The homing capability and mechanisms of Notophthalmus viridescens has been a subject of much fascination and investigation. Adult newts appear to use multiple cues in orienting themselves. Visual and olfactory cues emanating from the home pond are important (Hershey & Forester 1980), although even blinded newts with their sense of smell destroyed are capable of finding their way to water.
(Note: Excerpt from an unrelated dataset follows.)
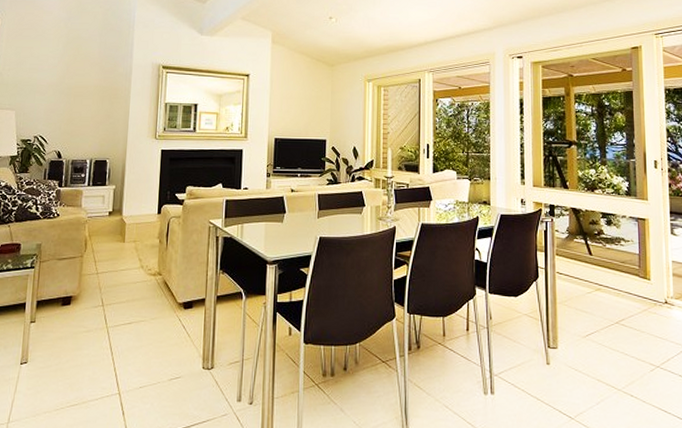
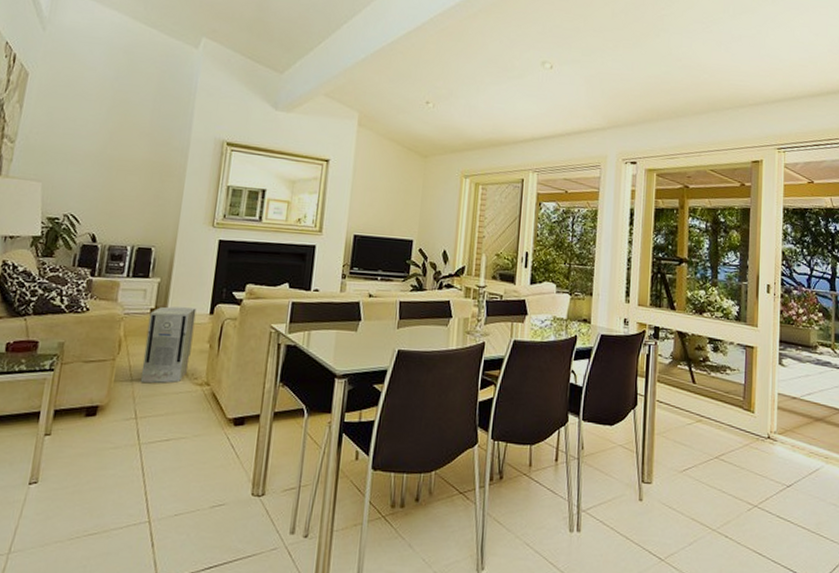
air purifier: none [104,209,147,275] -> present [140,306,197,383]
The pineal body, an outgrowth of the brain lying just beneath the skull bones, appears to be sensitive to polarized light; newts can use the light polarization patterns in the sky to determine the position of the sun, even when the sun is hidden by a cloud (Taylor & Auburn 1978). They have also been shown to respond predictably to slope by orienting downhill, and since ponds usually lie in basins, it is reasonable to attribute their downhill orientation to use of the elevation gradient as ambient directional information (Omland 1998). Perhaps the most amazing aspect of the species' homing behavior is their capacity for true navigation (Phillips & Borland 1994, Phillips et al. 1995, Brassart et al. 1999). True navigation, also referred to as map-based homing, is the ability of an organism to return to its point of origin ("home") after displacement to an unfamiliar territory, without knowledge of the displacement route nor access to any familiar landmarks or cues from the origin. True navigation requires two things: a map sense (for the relative position between destination and current position), and a compass sense (to orient to the home-ward direction as determined from by the map sense). The mechanism of true navigation in Notophthalmus viridescens is complicated and involves the use of the earth's magnetic fields and a specialized magnetoreception system.